Cocchi has visited classrooms in his official capacity and separately on his own time, as well with the Department’s Residents Offering Alternative Resources Program (ROAR). Cocchi, along with other staff, have been bringing residents of The Hampden County Addition Center to share their personal stories of the challenges of addiction, and how they are planning to succeed in moving forward in life via the programs of the Hampden County Sheriff’s Department.

 

Thursday, Cocchi addressed students at Pope Francis High School (Cathedral), bringing with him Counselor Mike Harrigan. They were joined by 3 residents fighting addiction from the Western Massachusetts Addiction Center.
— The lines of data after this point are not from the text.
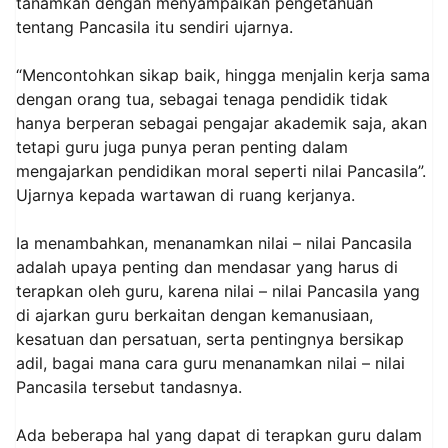
tanamkan dengan menyampaikan pengetahuan
tentang Pancasila itu sendiri ujarnya.
“Mencontohkan sikap baik, hingga menjalin kerja sama
dengan orang tua, sebagai tenaga pendidik tidak
hanya berperan sebagai pengajar akademik saja, akan
tetapi guru juga punya peran penting dalam
mengajarkan pendidikan moral seperti nilai Pancasila”.
Ujarnya kepada wartawan di ruang kerjanya.
Ia menambahkan, menanamkan nilai – nilai Pancasila
adalah upaya penting dan mendasar yang harus di
terapkan oleh guru, karena nilai – nilai Pancasila yang
di ajarkan guru berkaitan dengan kemanusiaan,
kesatuan dan persatuan, serta pentingnya bersikap
adil, bagai mana cara guru menanamkan nilai – nilai
Pancasila tersebut tandasnya.
Ada beberapa hal yang dapat di terapkan guru dalam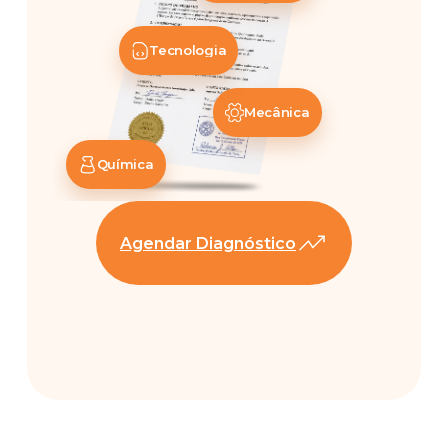
Tecnologia
Mecânica
Química
Agendar Diagnóstico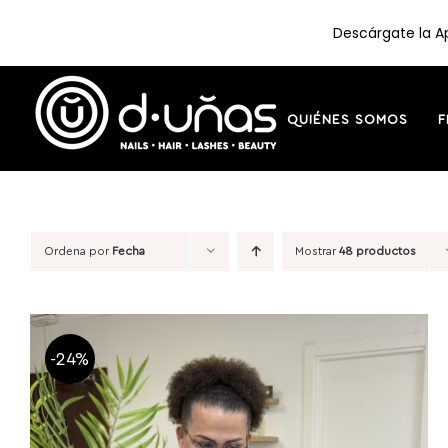
Descárgate la Ap
Saltar
al
contenido
QUIÉNES SOMOS
F
Ordena por
Fecha
Mostrar
48 productos
-24%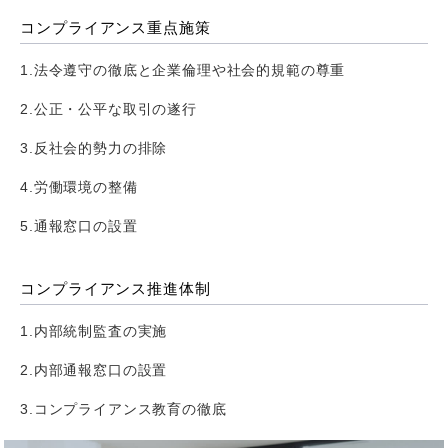
コンプライアンス重点施策
1.法令遵守の徹底と企業倫理や社会的規範の尊重
2.公正・公平な取引の遂行
3.反社会的勢力の排除
4.労働環境の整備
5.通報窓口の設置
コンプライアンス推進体制
1.内部統制監査の実施
2.内部通報窓口の設置
3.コンプライアンス教育の徹底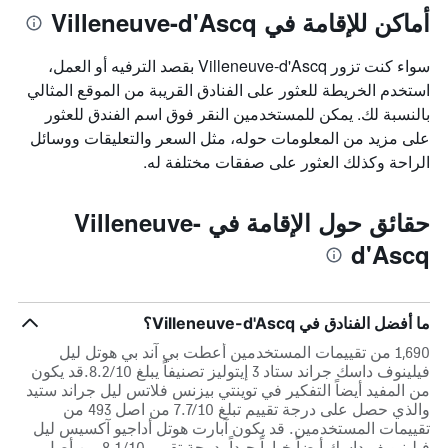
أماكن للإقامة في Villeneuve-d'Ascq
سواء كنت تزور Villeneuve-d'Ascq بقصد الترفيه أو العمل،
استخدم الخريطة للعثور على الفنادق القريبة من الموقع المثالي
بالنسبة لك. يمكن للمستخدمين النقر فوق اسم الفندق للعثور
على مزيد من المعلومات حوله، مثل السعر والتعليقات ووسائل
الراحة وكذلك العثور على صفقات مختلفة له.
حقائق حول الإقامة في Villeneuve-
d'Ascq
ما أفضل الفنادق في Villeneuve-d'Ascq؟
1,690 من تقييمات المستخدمين أعطت بي آند بي هوتل ليل
فيلينوف داسك جراند ستاد 3 إيتوليز تصنيفاً يبلغ 8.2/10.قد يكون
من المفيد أيضاً التفكير في توينتي بيزنس فلاتس ليل جراند ستيد
والذي حصل على درجة تقييم تبلغ 7.7/10 من اصل 493 من
تقييمات المستخدمين. قد يكون آبارت هوتل أداجيو آكسيس ليل
فيلينيويف داسك أيضاً خياراً جيداً بدرجة تقييم 8.1/10 من أصل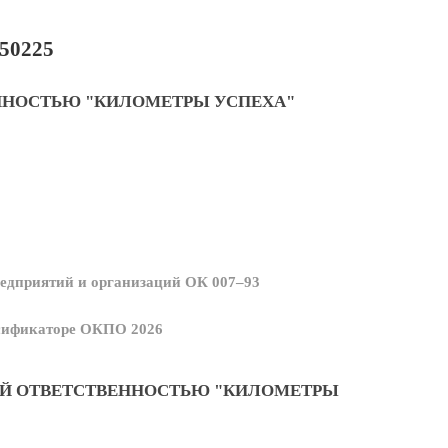
50225
ННОСТЬЮ "КИЛОМЕТРЫ УСПЕХА"
едприятий и организаций ОК 007–93
ссификаторе ОКПО 2026
ОЙ ОТВЕТСТВЕННОСТЬЮ "КИЛОМЕТРЫ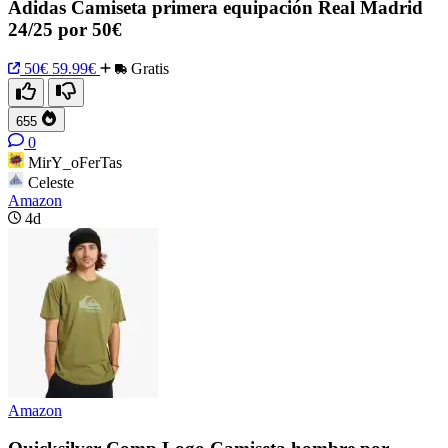
Adidas Camiseta primera equipación Real Madrid
24/25 por 50€
50€
59.99€
Gratis
655
0
MirY_oFerTas
Celeste
Amazon
4d
Amazon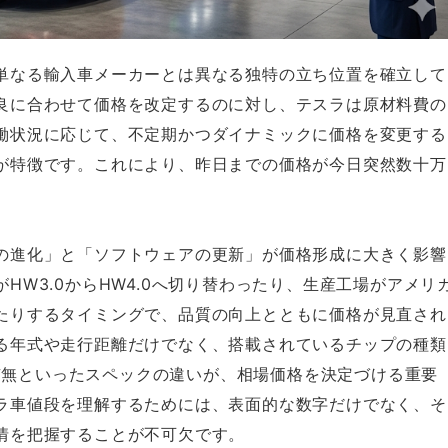
単なる輸入車メーカーとは異なる独特の立ち位置を確立して
良に合わせて価格を改定するのに対し、テスラは原材料費の
働状況に応じて、不定期かつダイナミックに価格を変更する
が特徴です。これにより、昨日までの価格が今日突然数十万
。
の進化」と「ソフトウェアの更新」が価格形成に大きく影響
HW3.0からHW4.0へ切り替わったり、生産工場がアメリ
たりするタイミングで、品質の向上とともに価格が見直され
る年式や走行距離だけでなく、搭載されているチップの種類
プの有無といったスペックの違いが、相場価格を決定づける重要
ラ車値段を理解するためには、表面的な数字だけでなく、そ
情を把握することが不可欠です。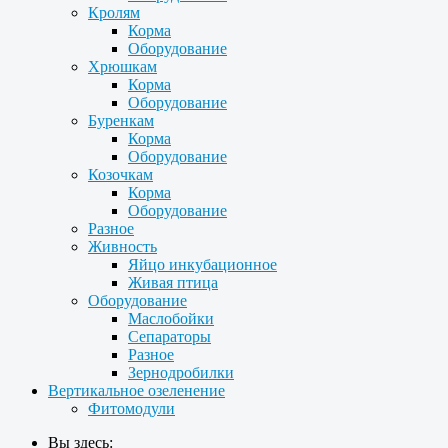
Кролям
Корма
Оборудование
Хрюшкам
Корма
Оборудование
Буренкам
Корма
Оборудование
Козочкам
Корма
Оборудование
Разное
Живность
Яйцо инкубационное
Живая птица
Оборудование
Маслобойки
Сепараторы
Разное
Зернодробилки
Вертикальное озеленение
Фитомодули
Вы здесь: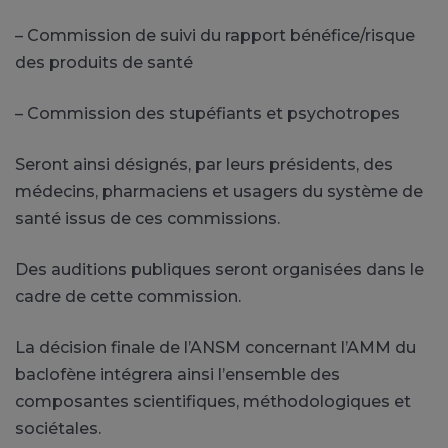
– Commission de suivi du rapport bénéfice/risque
des produits de santé
– Commission des stupéfiants et psychotropes
Seront ainsi désignés, par leurs présidents, des
médecins, pharmaciens et usagers du système de
santé issus de ces commissions.
Des auditions publiques seront organisées dans le
cadre de cette commission.
La décision finale de l’ANSM concernant l’AMM du
baclofène intégrera ainsi l’ensemble des
composantes scientifiques, méthodologiques et
sociétales.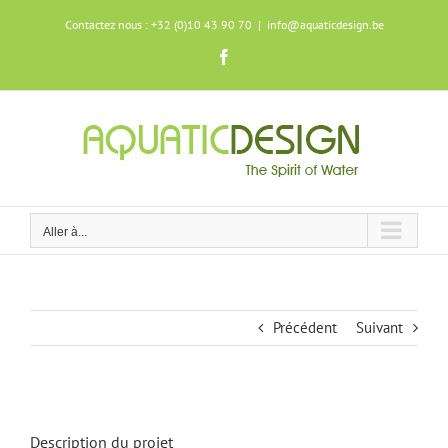
Skip
Contactez nous : +32 (0)10 43 90 70
|
info@aquaticdesign.be
to
content
Facebook
Aller à...
Précédent
Suivant
Description du projet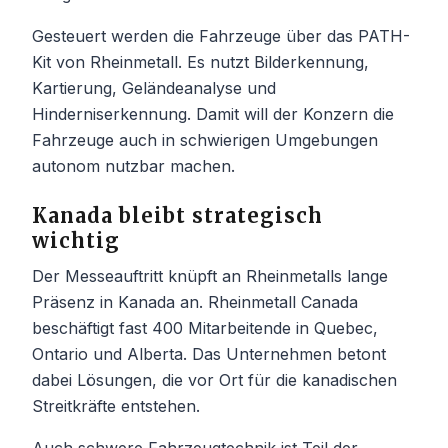
Gesteuert werden die Fahrzeuge über das PATH-
Kit von Rheinmetall. Es nutzt Bilderkennung,
Kartierung, Geländeanalyse und
Hinderniserkennung. Damit will der Konzern die
Fahrzeuge auch in schwierigen Umgebungen
autonom nutzbar machen.
Kanada bleibt strategisch
wichtig
Der Messeauftritt knüpft an Rheinmetalls lange
Präsenz in Kanada an. Rheinmetall Canada
beschäftigt fast 400 Mitarbeitende in Quebec,
Ontario und Alberta. Das Unternehmen betont
dabei Lösungen, die vor Ort für die kanadischen
Streitkräfte entstehen.
Auch schwere Fahrzeugtechnik ist Teil der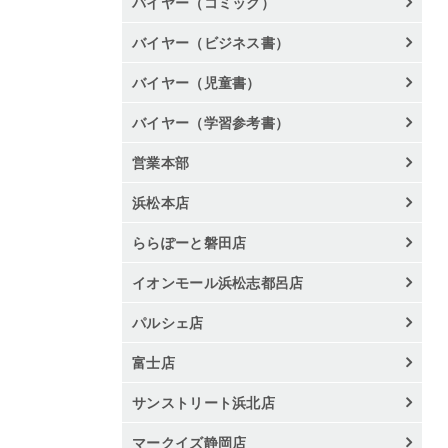
バイヤー（コミック）
バイヤー（ビジネス書）
バイヤー（児童書）
バイヤー（学習参考書）
営業本部
浜松本店
ららぽーと磐田店
イオンモール浜松志都呂店
パルシェ店
富士店
サンストリート浜北店
マークイズ静岡店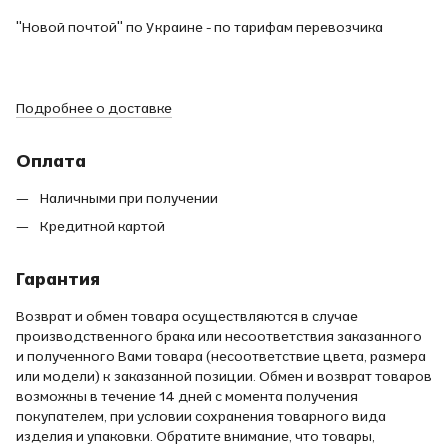
"Новой почтой" по Украине - по тарифам перевозчика
Подробнее о доставке
Оплата
Наличными при получении
Кредитной картой
Гарантия
Возврат и обмен товара осуществляются в случае
производственного брака или несоответствия заказанного
и полученного Вами товара (несоответствие цвета, размера
или модели) к заказанной позиции. Обмен и возврат товаров
возможны в течение 14 дней с момента получения
покупателем, при условии сохранения товарного вида
изделия и упаковки. Обратите внимание, что товары,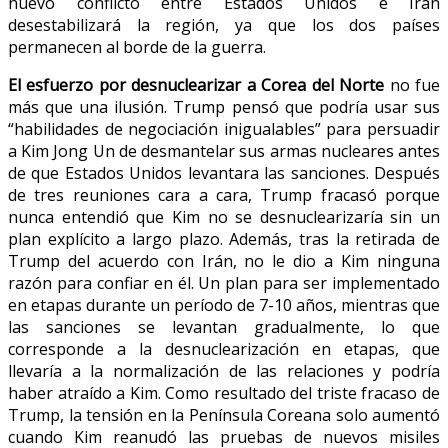
nuevo conflicto entre Estados Unidos e Irán
desestabilizará la región, ya que los dos países
permanecen al borde de la guerra.
El esfuerzo por desnuclearizar a Corea del Norte
no fue
más que una ilusión. Trump pensó que podría usar sus
“habilidades de negociación inigualables” para persuadir
a Kim Jong Un de desmantelar sus armas nucleares antes
de que Estados Unidos levantara las sanciones. Después
de tres reuniones cara a cara, Trump fracasó porque
nunca entendió que Kim no se desnuclearizaría sin un
plan explícito a largo plazo. Además, tras la retirada de
Trump del acuerdo con Irán, no le dio a Kim ninguna
razón para confiar en él. Un plan para ser implementado
en etapas durante un período de 7-10 años, mientras que
las sanciones se levantan gradualmente, lo que
corresponde a la desnuclearización en etapas, que
llevaría a la normalización de las relaciones y podría
haber atraído a Kim. Como resultado del triste fracaso de
Trump, la tensión en la Península Coreana solo aumentó
cuando Kim reanudó las pruebas de nuevos misiles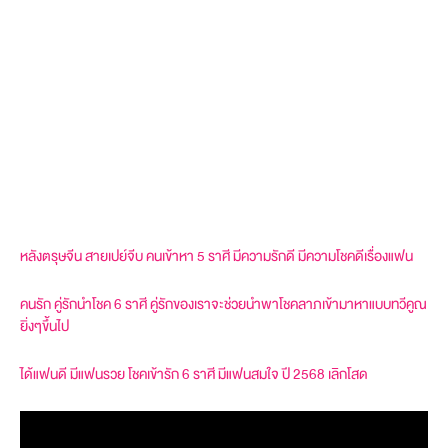
หลังตรุษจีน สายเปย์จีบ คนเข้าหา 5 ราศี มีความรักดี มีความโชคดีเรื่องแฟน
คนรัก คู่รักนำโชค 6 ราศี คู่รักของเราจะช่วยนำพาโชคลาภเข้ามาหาแบบทวีคูณ
ยิ่งๆขึ้นไป
ได้แฟนดี มีแฟนรวย โชคเข้ารัก 6 ราศี มีแฟนสมใจ ปี 2568 เลิกโสด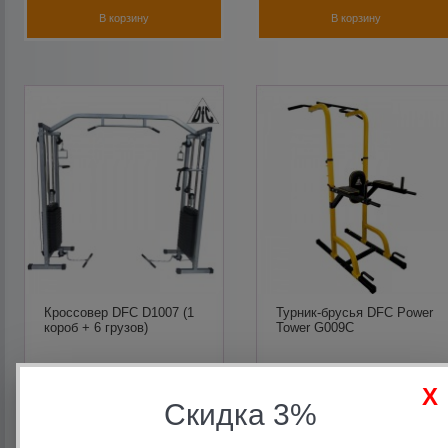
В корзину
В корзину
Кроссовер DFC D1007 (1
Турник-брусья DFC Power
короб + 6 грузов)
Tower G009C
69 990
руб.
21 990
руб.
Скидка 3%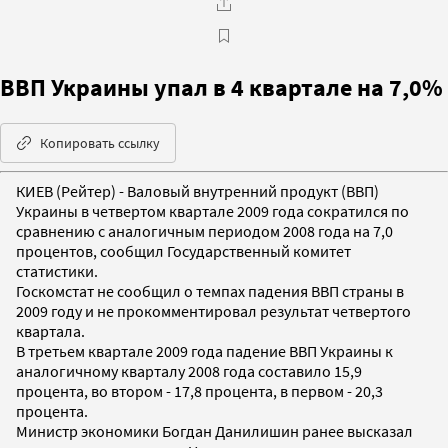
ВВП Украины упал в 4 квартале на 7,0%
Копировать ссылку
КИЕВ (Рейтер) - Валовый внутренний продукт (ВВП)
Украины в четвертом квартале 2009 года сократился по
сравнению с аналогичным периодом 2008 года на 7,0
процентов, сообщил Государственный комитет
статистики.
Госкомстат не сообщил о темпах падения ВВП страны в
2009 году и не прокомментировал результат четвертого
квартала.
В третьем квартале 2009 года падение ВВП Украины к
аналогичному кварталу 2008 года составило 15,9
процента, во втором - 17,8 процента, в первом - 20,3
процента.
Министр экономики Богдан Данилишин ранее высказал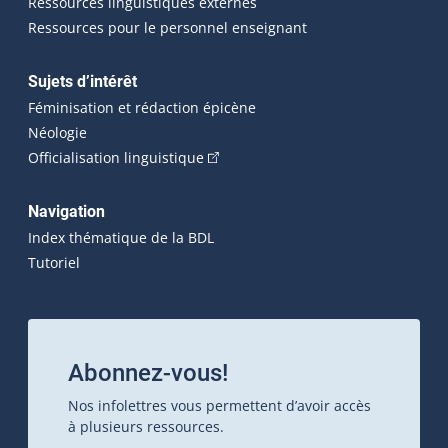
Ressources linguistiques externes
Ressources pour le personnel enseignant
Sujets d’intérêt
Féminisation et rédaction épicène
Néologie
(Cet hyperlien externe s'ouvrira dan
Officialisation linguistique
Navigation
Index thématique de la BDL
Tutoriel
Abonnez-vous!
Nos infolettres vous permettent d’avoir accès
à plusieurs ressources.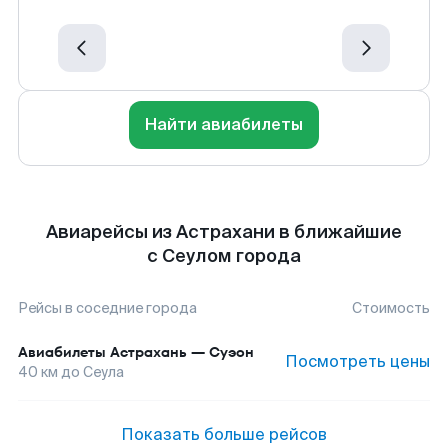
Найти авиабилеты
Авиарейсы из Астрахани в ближайшие
с Сеулом города
Рейсы в соседние города
Стоимость
Авиабилеты
Астрахань
—
Суэон
Посмотреть цены
40
км до
Сеула
Показать больше рейсов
He also has spoken at Holyoke Community Charter School, Minnechaug HS, Elms College, as well as numerous Parent-Teacher Organizations (PTO). Cocchi is addressing students today, Friday, at West Springfield High School and Chicopee High School.

 

“We want these young people to know that there are others in their own community or in communities like theirs, who are beating addiction. It’s one thing to hear from me in my position, about the need to fight the fight, but hearing it from their peers who can warn them of staying away from this danger, from the bad influences encouraging them to try drugs and certainly from the bad element that illegally pushes the road to addiction, is some of the best preventative medicine we can use in this fight,” said Cocchi.

 

“Two years ago, I was invited to speak at Springfield’s Central High School. I was so impressed by the young people I spoke to, by the sincerity of their teachers, counselors and principal.  And more, by how they engaged me on the challenges they face every day. I left there with ideas that I brought back to The Hampden County Sheriff’s Department. I spoke at Central again this year and left even more energized by the students desire to help others avoid the danger of drugs,” said Cocchi.

 

“My announcement earlier this week about my efforts to ensure that we have the treatment beds necessary for recovering addicts, in-part, came from these young people and their parents, opening up to me about the hardships on their family and friend’s families, when the need for treatment has taken them far from home for open treatment beds. These amazing young students know that we need to get those afflicted into treatment, before they are remanded by the criminal justice system over to the care and custody of the Hampden County Sheriff’s Department Addiction Center,” said Cocchi.